Tuesday, October 30, 2007

Marngit Story

Marngit
B. Wongar

When white surveyors come to the bush no-one seemed to know how vast was the baru, Crocodile People Country; even Marngit the tribal healer felt confused when it came to the local boundaries. The land stretched from the seashore inland toward distant ranges as far as monsoons could venture. Through it flowed bowana, river, meandering over the long alluvial plain toward mangrove swamps: ‘It follows the way of Mari, tribal ancestors,’ they told the whites.
The whites boiled their billy on the campfire and handed Marngit a cup of tea with a lump of sugar. They showed him a map, trying to explain that the country lies according to a certain longitude, the word and the number of which meant nothing to the tribal healer. He believed that the land, seen on the paper must belong to someone else and not him; bowana was his though. ‘It marks the way our mari traveled inland.’ The whites poured him another cup of tea and told him to take as many biscuits as he liked. They stuck a white peg near the riverbank and later left behind a whole line of them as they moved upstream across the plain. Marngit thought the pegs were merely a mark to find your way back to camp when you go through dense forest. He told the whites how during wongar, beginning of the world, his tribal ancestor Baru, crocodile, was chased from the mangrove swamps inland by Jambawal, the thunder man, with his lightning spear. The ancestor, badly wounded in a hind leg, moved through the plain with the help of his tail, thrusting it left and right. Those tail marks later turned into water bands as the river meandered along; there are about as many of them as a man can count on the fingers of both hands. While the visitors cut their way through dense forest Marngit told them that in his way inland his ancestors gathered a pile of wood and leaves and tried to make a nest A monsoon storm sent after him by Jambawal brought torrential rain, the water washed away the nest and scattered he eggs through the plain. The eggs turned into billabongs.
Later on, when he had moved deeper inland, Baru laid another clutch of eggs. ‘Our tribal people hatched from them,’ Marngit told the surveyors, ’ever since those mythical times humans have been harassed by Jambawal’s gales and lightning as much as Baru was.’ The whites topped up his cup of tea with Bacardi and told him that with the smell of rum about no malignant spirit would ever be seen again. They asked Marngit to call in his other tribesmen to the camp for cuppa.

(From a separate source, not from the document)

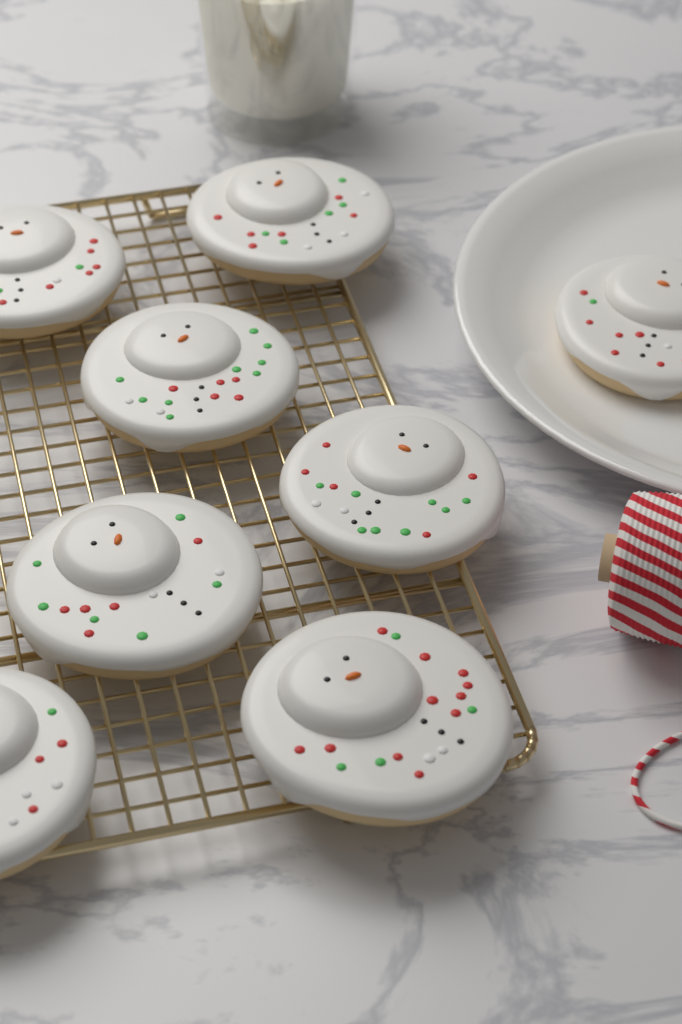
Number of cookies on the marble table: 8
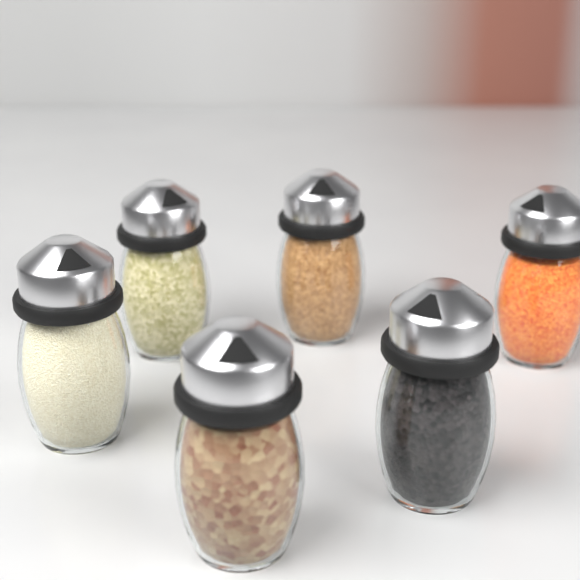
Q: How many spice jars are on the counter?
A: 6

Marngit explained that he was the only one left of the Baru people. The last monsoon hit the country so badly the people, fearing they might be washed away to sea, turned into trees to stay holding on to the land. ‘Look, they’re everywhere around us.’ He told the whites that from one end of the country to the other each of the trees is a human afraid of the storm.
Since the trees couldn’t walk the whites kindly offered to take their magic cure against the storm, wind and cold, to them. They loaded a consignment of Bacardi on a helicopter and flying over the green canopy below, sprinkled a drink on each tree so that it would grow stronger, and hold firm against monsoons.

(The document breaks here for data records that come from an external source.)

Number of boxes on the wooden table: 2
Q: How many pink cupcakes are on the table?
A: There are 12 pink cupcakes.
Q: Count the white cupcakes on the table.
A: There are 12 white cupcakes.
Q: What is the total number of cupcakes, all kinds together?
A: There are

Marngit died not long after his visitors left and the name of his country appeared on the Stock Exchange to tell the world of the vast resources of woodchips and timber to be harvested from the monsoon-saturated bush. The old healer turned into a tree, sprung from a pile of bottles the whites left behind at their surveying camp site. That was only for a while though; as the bulldozers moved in they uprooted and pushed him into the river. It appeared at first that the water might be safer than the land; Marngit pleaded to his Mari, to change him into a Baru.
Being a crocodile he could’ve moved downstream and hide in estuary swamps covered with layers of crushed wood and bark floating on the surface. He hoped that after the whites had cut down the last tree they would leave the bare land and then if you walked into the country and laid a clutch if eggs, man and plants would come back again.